European leaders back EU candidate status after talks with Zelensky; Moscow tightens gas flows

From left: Italian Prime Minister Mario Draghi, German Chancellor Olaf Scholz, Ukrainian President Volodymyr Zelensky, French President Emmanuel Macron and Romanian President Klaus Iohannis meet for a working session at Mariinsky Palace in Kyiv, Ukraine, on 16 June 2022. (Photo: EPA-EFE / Ludovic Marin / Pool)
By Bloomberg
16 Jun 2022 0

The leaders of Germany, France and Italy pledged support for Ukraine to become a candidate to join the European Union after talks with President Volodymyr Zelensky during a visit to Kyiv intended to show unity in the face of Russia’s invasion.
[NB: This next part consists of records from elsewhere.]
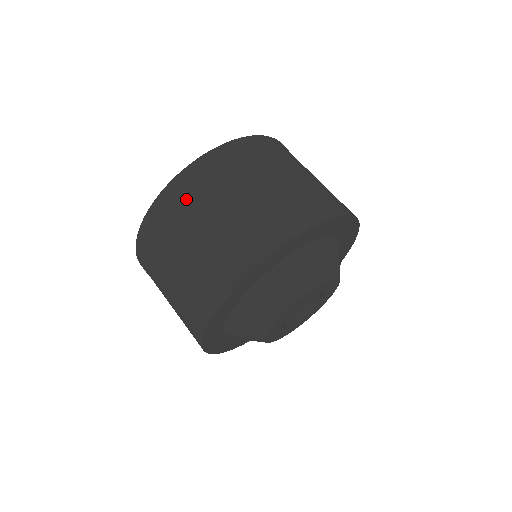
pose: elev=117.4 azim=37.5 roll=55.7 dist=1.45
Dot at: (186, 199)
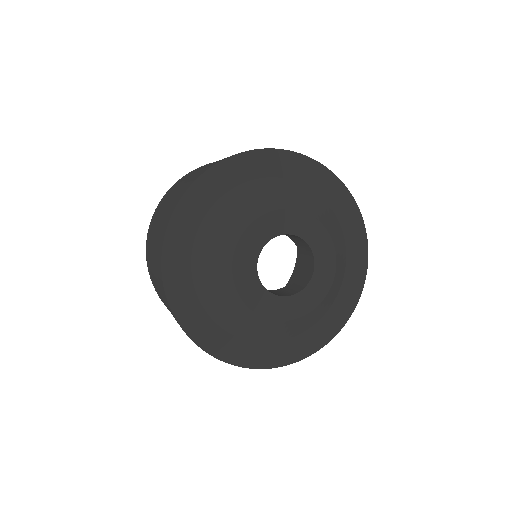
Dot at: (158, 212)
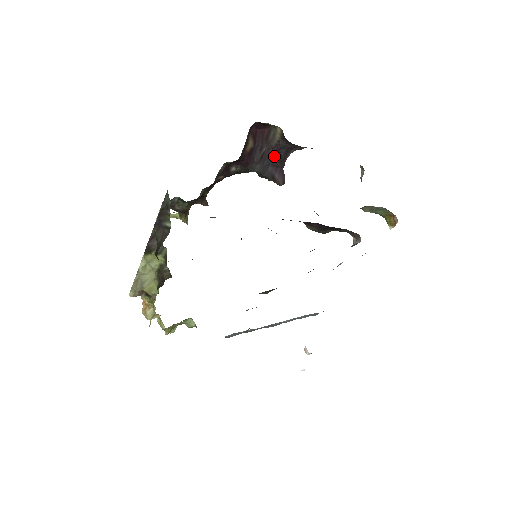
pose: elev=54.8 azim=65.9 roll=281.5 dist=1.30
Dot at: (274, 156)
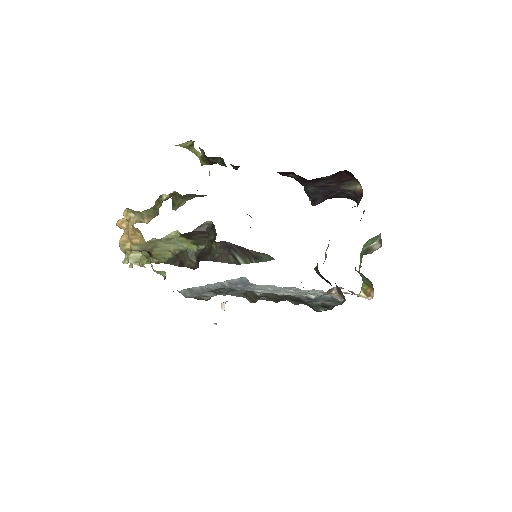
Dot at: (333, 192)
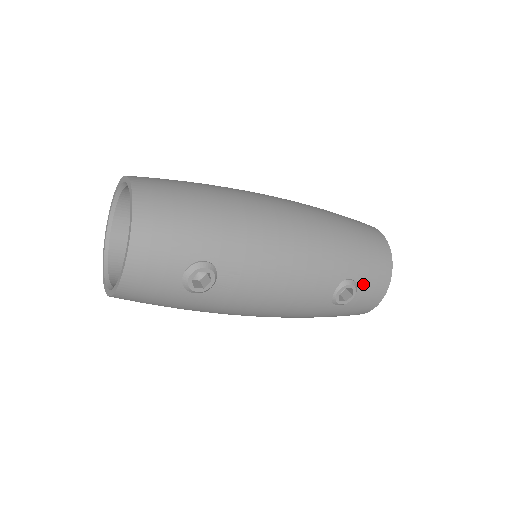
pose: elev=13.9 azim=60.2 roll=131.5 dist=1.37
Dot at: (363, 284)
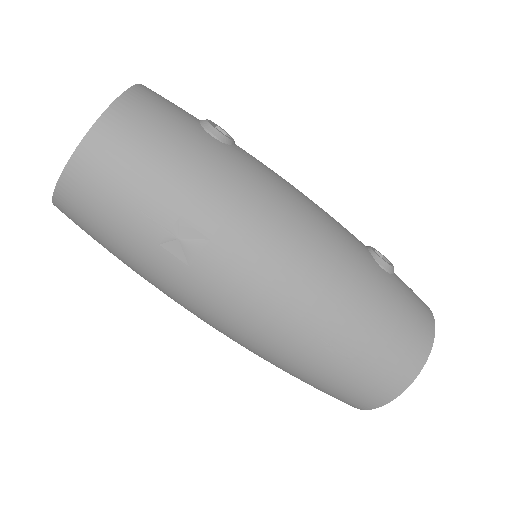
Dot at: occluded
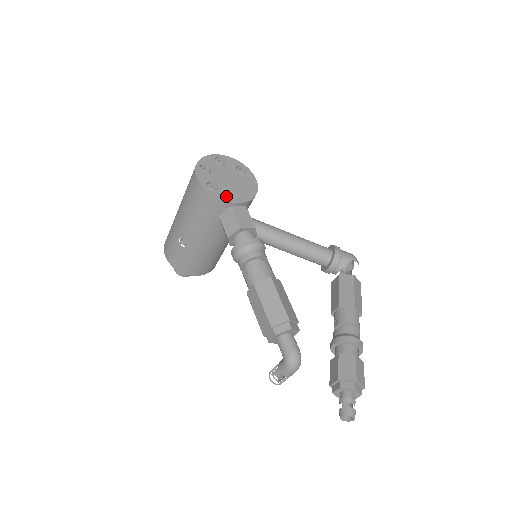
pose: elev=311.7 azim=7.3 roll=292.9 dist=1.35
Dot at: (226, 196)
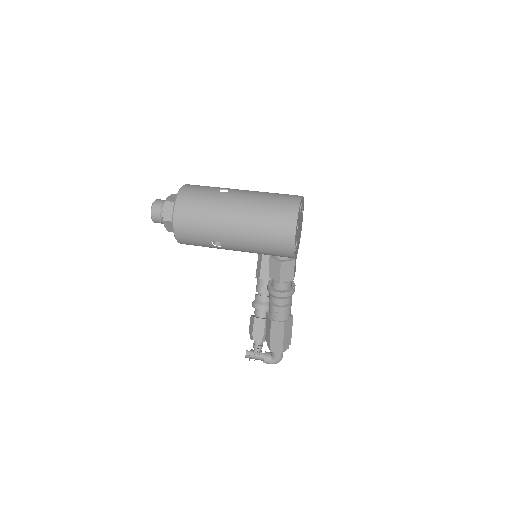
Dot at: occluded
The leaders of Germany, France and Italy travelled overnight by train to Kyiv and were accompanied by Romania’s president in a show of solidarity ahead of an expected recommendation on Friday from the European Commission that Ukraine be granted candidate status. The discussions sought to soothe strained ties after their governments faced criticism for engaging too closely with Russian President Vladimir Putin and being slow to deliver the heavy weapons that Ukrainian President Volodymyr Zelensky says are needed to defeat the invasion.

European natural gas prices spiked as Moscow tightened its flows to the continent in a move that Italy’s Prime Minister Mario Draghi called politically motivated. Nato defence ministers also met in Brussels to discuss support for Ukraine’s defence and strengthening the military alliance’s eastern flank. 

Key developments

Draghi decries Russian gas cuts as political 

Italian Prime Minister Draghi joined Germany in rejecting Russian statements that gas cuts to Europe were “not deliberate”, saying, “We think this is a lie.” 

“There is a political use of gas, as there is a political use of wheat,” Draghi said at a news conference in Kyiv following the meetings with Zelensky and other European leaders. He added that Italian gas stockpiles were at 52%  and that “we are feeling safe now and for the winter” with those levels. 

Ukraine, Romania seek to double Danube grain shipments 

Transit of Ukrainian grain via Danube ports increased fourfold in the past month and the goal now is to further boost transit and to double it, Romanian President Klaus Iohannis said at a joint press conference in Kyiv. 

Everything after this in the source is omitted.